━━━━━ DATA RECORDS ━━━━━

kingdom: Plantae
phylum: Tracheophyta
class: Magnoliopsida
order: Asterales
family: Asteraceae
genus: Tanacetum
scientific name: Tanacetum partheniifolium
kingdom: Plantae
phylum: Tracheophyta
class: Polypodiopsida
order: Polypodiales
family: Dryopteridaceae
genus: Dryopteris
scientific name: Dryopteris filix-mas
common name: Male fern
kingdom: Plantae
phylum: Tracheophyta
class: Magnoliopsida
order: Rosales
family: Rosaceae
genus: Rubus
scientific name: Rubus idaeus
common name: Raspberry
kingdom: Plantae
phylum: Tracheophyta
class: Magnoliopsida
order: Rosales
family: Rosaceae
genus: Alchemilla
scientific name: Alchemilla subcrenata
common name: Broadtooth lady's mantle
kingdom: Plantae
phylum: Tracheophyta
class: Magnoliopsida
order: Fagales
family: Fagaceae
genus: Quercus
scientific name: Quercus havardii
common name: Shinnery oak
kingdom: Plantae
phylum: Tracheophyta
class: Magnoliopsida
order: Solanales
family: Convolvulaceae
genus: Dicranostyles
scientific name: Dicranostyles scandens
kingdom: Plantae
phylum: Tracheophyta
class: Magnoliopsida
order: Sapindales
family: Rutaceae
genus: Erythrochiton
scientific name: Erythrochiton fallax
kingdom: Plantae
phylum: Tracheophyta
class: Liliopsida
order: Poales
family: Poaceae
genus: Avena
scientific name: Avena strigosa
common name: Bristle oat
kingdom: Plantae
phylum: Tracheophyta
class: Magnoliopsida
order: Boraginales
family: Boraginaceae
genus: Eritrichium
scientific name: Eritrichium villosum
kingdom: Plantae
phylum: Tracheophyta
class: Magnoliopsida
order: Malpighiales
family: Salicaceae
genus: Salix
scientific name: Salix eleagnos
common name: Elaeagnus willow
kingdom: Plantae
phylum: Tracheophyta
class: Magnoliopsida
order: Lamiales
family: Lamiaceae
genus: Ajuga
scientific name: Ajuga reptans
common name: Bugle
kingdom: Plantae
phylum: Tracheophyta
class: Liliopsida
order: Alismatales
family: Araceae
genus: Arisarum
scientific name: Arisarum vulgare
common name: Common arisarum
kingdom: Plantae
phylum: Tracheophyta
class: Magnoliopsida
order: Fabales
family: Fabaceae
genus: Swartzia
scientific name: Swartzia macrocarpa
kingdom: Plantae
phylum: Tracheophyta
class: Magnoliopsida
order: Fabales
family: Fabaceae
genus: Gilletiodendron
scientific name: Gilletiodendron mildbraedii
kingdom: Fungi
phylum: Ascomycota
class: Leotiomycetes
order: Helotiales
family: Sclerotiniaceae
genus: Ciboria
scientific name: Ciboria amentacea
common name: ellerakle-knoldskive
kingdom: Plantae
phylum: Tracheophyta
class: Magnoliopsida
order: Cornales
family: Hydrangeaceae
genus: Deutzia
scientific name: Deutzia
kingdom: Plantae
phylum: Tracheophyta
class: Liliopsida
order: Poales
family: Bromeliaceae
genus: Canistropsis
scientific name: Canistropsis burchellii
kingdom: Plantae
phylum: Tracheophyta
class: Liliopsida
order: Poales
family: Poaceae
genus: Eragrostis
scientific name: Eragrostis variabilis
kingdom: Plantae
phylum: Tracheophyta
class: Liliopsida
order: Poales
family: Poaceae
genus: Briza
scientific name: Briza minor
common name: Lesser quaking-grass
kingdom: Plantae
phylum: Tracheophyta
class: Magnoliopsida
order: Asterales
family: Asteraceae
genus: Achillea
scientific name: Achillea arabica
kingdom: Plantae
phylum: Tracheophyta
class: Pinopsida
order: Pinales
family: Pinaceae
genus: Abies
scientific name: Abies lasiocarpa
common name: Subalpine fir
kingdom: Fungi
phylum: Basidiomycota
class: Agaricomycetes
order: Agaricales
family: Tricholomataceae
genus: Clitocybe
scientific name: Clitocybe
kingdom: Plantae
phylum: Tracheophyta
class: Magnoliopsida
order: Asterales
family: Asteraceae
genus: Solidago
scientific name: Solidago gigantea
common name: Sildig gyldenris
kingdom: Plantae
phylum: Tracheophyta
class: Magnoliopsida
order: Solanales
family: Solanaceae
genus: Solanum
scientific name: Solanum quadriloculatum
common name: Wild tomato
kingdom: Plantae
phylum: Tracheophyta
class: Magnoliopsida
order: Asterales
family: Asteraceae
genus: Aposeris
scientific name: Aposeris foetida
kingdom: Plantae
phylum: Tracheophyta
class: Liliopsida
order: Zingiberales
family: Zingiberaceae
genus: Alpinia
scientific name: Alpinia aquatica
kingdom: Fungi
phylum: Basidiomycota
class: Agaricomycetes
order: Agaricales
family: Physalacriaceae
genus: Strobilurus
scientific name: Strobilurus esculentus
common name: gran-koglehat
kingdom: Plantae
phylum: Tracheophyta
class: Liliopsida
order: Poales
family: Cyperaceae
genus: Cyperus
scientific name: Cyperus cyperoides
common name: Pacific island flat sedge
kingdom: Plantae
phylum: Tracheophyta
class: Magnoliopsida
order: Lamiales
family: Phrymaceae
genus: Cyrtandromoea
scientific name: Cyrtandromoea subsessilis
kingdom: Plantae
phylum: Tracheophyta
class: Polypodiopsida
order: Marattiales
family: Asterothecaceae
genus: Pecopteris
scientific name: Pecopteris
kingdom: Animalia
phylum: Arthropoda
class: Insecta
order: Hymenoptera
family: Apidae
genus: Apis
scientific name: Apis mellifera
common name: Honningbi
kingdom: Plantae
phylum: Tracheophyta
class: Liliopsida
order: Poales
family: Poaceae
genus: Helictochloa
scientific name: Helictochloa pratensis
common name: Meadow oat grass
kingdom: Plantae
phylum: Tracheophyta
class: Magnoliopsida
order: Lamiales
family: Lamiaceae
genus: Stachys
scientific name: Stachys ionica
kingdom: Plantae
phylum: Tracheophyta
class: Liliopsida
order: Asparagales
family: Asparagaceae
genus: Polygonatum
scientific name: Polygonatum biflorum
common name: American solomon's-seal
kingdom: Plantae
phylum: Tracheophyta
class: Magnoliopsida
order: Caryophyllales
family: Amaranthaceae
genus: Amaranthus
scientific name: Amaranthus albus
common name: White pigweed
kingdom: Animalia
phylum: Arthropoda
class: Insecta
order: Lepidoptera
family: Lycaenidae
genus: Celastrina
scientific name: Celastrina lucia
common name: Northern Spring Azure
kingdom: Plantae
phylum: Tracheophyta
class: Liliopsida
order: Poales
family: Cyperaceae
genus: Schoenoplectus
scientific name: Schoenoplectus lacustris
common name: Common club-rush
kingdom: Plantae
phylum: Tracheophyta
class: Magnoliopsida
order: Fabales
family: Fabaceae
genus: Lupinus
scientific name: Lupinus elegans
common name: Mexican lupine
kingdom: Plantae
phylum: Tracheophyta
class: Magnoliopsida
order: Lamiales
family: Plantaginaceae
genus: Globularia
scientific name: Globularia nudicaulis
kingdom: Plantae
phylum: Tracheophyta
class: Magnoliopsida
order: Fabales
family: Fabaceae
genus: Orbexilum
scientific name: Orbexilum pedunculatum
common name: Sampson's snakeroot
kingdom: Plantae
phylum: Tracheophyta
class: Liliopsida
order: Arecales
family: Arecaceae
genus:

━━━━━

■ **WHAT YOU SHOULD DO**
Go through all the material and switch every "common name" to "vernacular name", leaving everything else unchanged.

■ **THE OUTPUT**
kingdom: Plantae
phylum: Tracheophyta
class: Magnoliopsida
order: Asterales
family: Asteraceae
genus: Tanacetum
scientific name: Tanacetum partheniifolium
kingdom: Plantae
phylum: Tracheophyta
class: Polypodiopsida
order: Polypodiales
family: Dryopteridaceae
genus: Dryopteris
scientific name: Dryopteris filix-mas
vernacular name: Male fern
kingdom: Plantae
phylum: Tracheophyta
class: Magnoliopsida
order: Rosales
family: Rosaceae
genus: Rubus
scientific name: Rubus idaeus
vernacular name: Raspberry
kingdom: Plantae
phylum: Tracheophyta
class: Magnoliopsida
order: Rosales
family: Rosaceae
genus: Alchemilla
scientific name: Alchemilla subcrenata
vernacular name: Broadtooth lady's mantle
kingdom: Plantae
phylum: Tracheophyta
class: Magnoliopsida
order: Fagales
family: Fagaceae
genus: Quercus
scientific name: Quercus havardii
vernacular name: Shinnery oak
kingdom: Plantae
phylum: Tracheophyta
class: Magnoliopsida
order: Solanales
family: Convolvulaceae
genus: Dicranostyles
scientific name: Dicranostyles scandens
kingdom: Plantae
phylum: Tracheophyta
class: Magnoliopsida
order: Sapindales
family: Rutaceae
genus: Erythrochiton
scientific name: Erythrochiton fallax
kingdom: Plantae
phylum: Tracheophyta
class: Liliopsida
order: Poales
family: Poaceae
genus: Avena
scientific name: Avena strigosa
vernacular name: Bristle oat
kingdom: Plantae
phylum: Tracheophyta
class: Magnoliopsida
order: Boraginales
family: Boraginaceae
genus: Eritrichium
scientific name: Eritrichium villosum
kingdom: Plantae
phylum: Tracheophyta
class: Magnoliopsida
order: Malpighiales
family: Salicaceae
genus: Salix
scientific name: Salix eleagnos
vernacular name: Elaeagnus willow
kingdom: Plantae
phylum: Tracheophyta
class: Magnoliopsida
order: Lamiales
family: Lamiaceae
genus: Ajuga
scientific name: Ajuga reptans
vernacular name: Bugle
kingdom: Plantae
phylum: Tracheophyta
class: Liliopsida
order: Alismatales
family: Araceae
genus: Arisarum
scientific name: Arisarum vulgare
vernacular name: Common arisarum
kingdom: Plantae
phylum: Tracheophyta
class: Magnoliopsida
order: Fabales
family: Fabaceae
genus: Swartzia
scientific name: Swartzia macrocarpa
kingdom: Plantae
phylum: Tracheophyta
class: Magnoliopsida
order: Fabales
family: Fabaceae
genus: Gilletiodendron
scientific name: Gilletiodendron mildbraedii
kingdom: Fungi
phylum: Ascomycota
class: Leotiomycetes
order: Helotiales
family: Sclerotiniaceae
genus: Ciboria
scientific name: Ciboria amentacea
vernacular name: ellerakle-knoldskive
kingdom: Plantae
phylum: Tracheophyta
class: Magnoliopsida
order: Cornales
family: Hydrangeaceae
genus: Deutzia
scientific name: Deutzia
kingdom: Plantae
phylum: Tracheophyta
class: Liliopsida
order: Poales
family: Bromeliaceae
genus: Canistropsis
scientific name: Canistropsis burchellii
kingdom: Plantae
phylum: Tracheophyta
class: Liliopsida
order: Poales
family: Poaceae
genus: Eragrostis
scientific name: Eragrostis variabilis
kingdom: Plantae
phylum: Tracheophyta
class: Liliopsida
order: Poales
family: Poaceae
genus: Briza
scientific name: Briza minor
vernacular name: Lesser quaking-grass
kingdom: Plantae
phylum: Tracheophyta
class: Magnoliopsida
order: Asterales
family: Asteraceae
genus: Achillea
scientific name: Achillea arabica
kingdom: Plantae
phylum: Tracheophyta
class: Pinopsida
order: Pinales
family: Pinaceae
genus: Abies
scientific name: Abies lasiocarpa
vernacular name: Subalpine fir
kingdom: Fungi
phylum: Basidiomycota
class: Agaricomycetes
order: Agaricales
family: Tricholomataceae
genus: Clitocybe
scientific name: Clitocybe
kingdom: Plantae
phylum: Tracheophyta
class: Magnoliopsida
order: Asterales
family: Asteraceae
genus: Solidago
scientific name: Solidago gigantea
vernacular name: Sildig gyldenris
kingdom: Plantae
phylum: Tracheophyta
class: Magnoliopsida
order: Solanales
family: Solanaceae
genus: Solanum
scientific name: Solanum quadriloculatum
vernacular name: Wild tomato
kingdom: Plantae
phylum: Tracheophyta
class: Magnoliopsida
order: Asterales
family: Asteraceae
genus: Aposeris
scientific name: Aposeris foetida
kingdom: Plantae
phylum: Tracheophyta
class: Liliopsida
order: Zingiberales
family: Zingiberaceae
genus: Alpinia
scientific name: Alpinia aquatica
kingdom: Fungi
phylum: Basidiomycota
class: Agaricomycetes
order: Agaricales
family: Physalacriaceae
genus: Strobilurus
scientific name: Strobilurus esculentus
vernacular name: gran-koglehat
kingdom: Plantae
phylum: Tracheophyta
class: Liliopsida
order: Poales
family: Cyperaceae
genus: Cyperus
scientific name: Cyperus cyperoides
vernacular name: Pacific island flat sedge
kingdom: Plantae
phylum: Tracheophyta
class: Magnoliopsida
order: Lamiales
family: Phrymaceae
genus: Cyrtandromoea
scientific name: Cyrtandromoea subsessilis
kingdom: Plantae
phylum: Tracheophyta
class: Polypodiopsida
order: Marattiales
family: Asterothecaceae
genus: Pecopteris
scientific name: Pecopteris
kingdom: Animalia
phylum: Arthropoda
class: Insecta
order: Hymenoptera
family: Apidae
genus: Apis
scientific name: Apis mellifera
vernacular name: Honningbi
kingdom: Plantae
phylum: Tracheophyta
class: Liliopsida
order: Poales
family: Poaceae
genus: Helictochloa
scientific name: Helictochloa pratensis
vernacular name: Meadow oat grass
kingdom: Plantae
phylum: Tracheophyta
class: Magnoliopsida
order: Lamiales
family: Lamiaceae
genus: Stachys
scientific name: Stachys ionica
kingdom: Plantae
phylum: Tracheophyta
class: Liliopsida
order: Asparagales
family: Asparagaceae
genus: Polygonatum
scientific name: Polygonatum biflorum
vernacular name: American solomon's-seal
kingdom: Plantae
phylum: Tracheophyta
class: Magnoliopsida
order: Caryophyllales
family: Amaranthaceae
genus: Amaranthus
scientific name: Amaranthus albus
vernacular name: White pigweed
kingdom: Animalia
phylum: Arthropoda
class: Insecta
order: Lepidoptera
family: Lycaenidae
genus: Celastrina
scientific name: Celastrina lucia
vernacular name: Northern Spring Azure
kingdom: Plantae
phylum: Tracheophyta
class: Liliopsida
order: Poales
family: Cyperaceae
genus: Schoenoplectus
scientific name: Schoenoplectus lacustris
vernacular name: Common club-rush
kingdom: Plantae
phylum: Tracheophyta
class: Magnoliopsida
order: Fabales
family: Fabaceae
genus: Lupinus
scientific name: Lupinus elegans
vernacular name: Mexican lupine
kingdom: Plantae
phylum: Tracheophyta
class: Magnoliopsida
order: Lamiales
family: Plantaginaceae
genus: Globularia
scientific name: Globularia nudicaulis
kingdom: Plantae
phylum: Tracheophyta
class: Magnoliopsida
order: Fabales
family: Fabaceae
genus: Orbexilum
scientific name: Orbexilum pedunculatum
vernacular name: Sampson's snakeroot
kingdom: Plantae
phylum: Tracheophyta
class: Liliopsida
order: Arecales
family: Arecaceae
genus:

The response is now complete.